* Listed entries:
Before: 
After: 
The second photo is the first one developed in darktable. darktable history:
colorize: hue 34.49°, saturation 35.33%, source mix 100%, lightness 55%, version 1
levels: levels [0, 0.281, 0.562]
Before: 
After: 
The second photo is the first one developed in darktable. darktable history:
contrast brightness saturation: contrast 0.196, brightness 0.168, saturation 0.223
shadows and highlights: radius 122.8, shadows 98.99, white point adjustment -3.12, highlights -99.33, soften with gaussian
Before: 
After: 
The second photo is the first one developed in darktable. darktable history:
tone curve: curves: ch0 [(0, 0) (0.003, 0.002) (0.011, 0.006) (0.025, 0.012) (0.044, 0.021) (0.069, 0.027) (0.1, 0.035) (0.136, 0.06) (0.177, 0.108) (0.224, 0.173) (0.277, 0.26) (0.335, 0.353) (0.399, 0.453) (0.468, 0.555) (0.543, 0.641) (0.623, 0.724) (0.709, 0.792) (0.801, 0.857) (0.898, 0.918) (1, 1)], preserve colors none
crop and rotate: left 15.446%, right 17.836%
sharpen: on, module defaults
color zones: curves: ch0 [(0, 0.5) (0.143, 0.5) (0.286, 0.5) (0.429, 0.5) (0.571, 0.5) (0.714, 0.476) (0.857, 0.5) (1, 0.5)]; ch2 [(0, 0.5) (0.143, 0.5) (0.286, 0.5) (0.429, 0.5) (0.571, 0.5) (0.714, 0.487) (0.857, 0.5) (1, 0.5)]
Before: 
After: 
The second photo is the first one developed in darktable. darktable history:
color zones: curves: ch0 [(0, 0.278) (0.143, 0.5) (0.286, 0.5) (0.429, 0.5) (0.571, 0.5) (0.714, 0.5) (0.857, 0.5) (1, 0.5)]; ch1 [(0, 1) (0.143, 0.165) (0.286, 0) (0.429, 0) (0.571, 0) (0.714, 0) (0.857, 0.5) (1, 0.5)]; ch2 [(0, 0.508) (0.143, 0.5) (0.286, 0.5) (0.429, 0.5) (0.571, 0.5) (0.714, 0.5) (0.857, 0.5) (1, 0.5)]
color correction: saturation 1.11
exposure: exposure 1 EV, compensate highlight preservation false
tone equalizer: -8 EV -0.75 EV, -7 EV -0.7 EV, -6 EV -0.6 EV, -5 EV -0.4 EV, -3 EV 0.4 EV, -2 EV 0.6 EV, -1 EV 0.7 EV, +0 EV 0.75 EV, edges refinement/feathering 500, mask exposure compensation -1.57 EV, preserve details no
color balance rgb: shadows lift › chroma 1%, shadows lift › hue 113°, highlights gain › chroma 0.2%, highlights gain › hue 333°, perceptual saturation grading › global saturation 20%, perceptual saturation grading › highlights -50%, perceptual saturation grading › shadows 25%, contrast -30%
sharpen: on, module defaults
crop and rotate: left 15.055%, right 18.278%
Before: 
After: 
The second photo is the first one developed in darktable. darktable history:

* Exercise brief: Copy out all of the lines above, replacing every "developed" with "edited" and changing nothing else.

* Output of the exercise:
Before: 
After: 
The second photo is the first one edited in darktable. darktable history:
colorize: hue 34.49°, saturation 35.33%, source mix 100%, lightness 55%, version 1
levels: levels [0, 0.281, 0.562]
Before: 
After: 
The second photo is the first one edited in darktable. darktable history:
contrast brightness saturation: contrast 0.196, brightness 0.168, saturation 0.223
shadows and highlights: radius 122.8, shadows 98.99, white point adjustment -3.12, highlights -99.33, soften with gaussian
Before: 
After: 
The second photo is the first one edited in darktable. darktable history:
tone curve: curves: ch0 [(0, 0) (0.003, 0.002) (0.011, 0.006) (0.025, 0.012) (0.044, 0.021) (0.069, 0.027) (0.1, 0.035) (0.136, 0.06) (0.177, 0.108) (0.224, 0.173) (0.277, 0.26) (0.335, 0.353) (0.399, 0.453) (0.468, 0.555) (0.543, 0.641) (0.623, 0.724) (0.709, 0.792) (0.801, 0.857) (0.898, 0.918) (1, 1)], preserve colors none
crop and rotate: left 15.446%, right 17.836%
sharpen: on, module defaults
color zones: curves: ch0 [(0, 0.5) (0.143, 0.5) (0.286, 0.5) (0.429, 0.5) (0.571, 0.5) (0.714, 0.476) (0.857, 0.5) (1, 0.5)]; ch2 [(0, 0.5) (0.143, 0.5) (0.286, 0.5) (0.429, 0.5) (0.571, 0.5) (0.714, 0.487) (0.857, 0.5) (1, 0.5)]
Before: 
After: 
The second photo is the first one edited in darktable. darktable history:
color zones: curves: ch0 [(0, 0.278) (0.143, 0.5) (0.286, 0.5) (0.429, 0.5) (0.571, 0.5) (0.714, 0.5) (0.857, 0.5) (1, 0.5)]; ch1 [(0, 1) (0.143, 0.165) (0.286, 0) (0.429, 0) (0.571, 0) (0.714, 0) (0.857, 0.5) (1, 0.5)]; ch2 [(0, 0.508) (0.143, 0.5) (0.286, 0.5) (0.429, 0.5) (0.571, 0.5) (0.714, 0.5) (0.857, 0.5) (1, 0.5)]
color correction: saturation 1.11
exposure: exposure 1 EV, compensate highlight preservation false
tone equalizer: -8 EV -0.75 EV, -7 EV -0.7 EV, -6 EV -0.6 EV, -5 EV -0.4 EV, -3 EV 0.4 EV, -2 EV 0.6 EV, -1 EV 0.7 EV, +0 EV 0.75 EV, edges refinement/feathering 500, mask exposure compensation -1.57 EV, preserve details no
color balance rgb: shadows lift › chroma 1%, shadows lift › hue 113°, highlights gain › chroma 0.2%, highlights gain › hue 333°, perceptual saturation grading › global saturation 20%, perceptual saturation grading › highlights -50%, perceptual saturation grading › shadows 25%, contrast -30%
sharpen: on, module defaults
crop and rotate: left 15.055%, right 18.278%
Before: 
After: 
The second photo is the first one edited in darktable. darktable history:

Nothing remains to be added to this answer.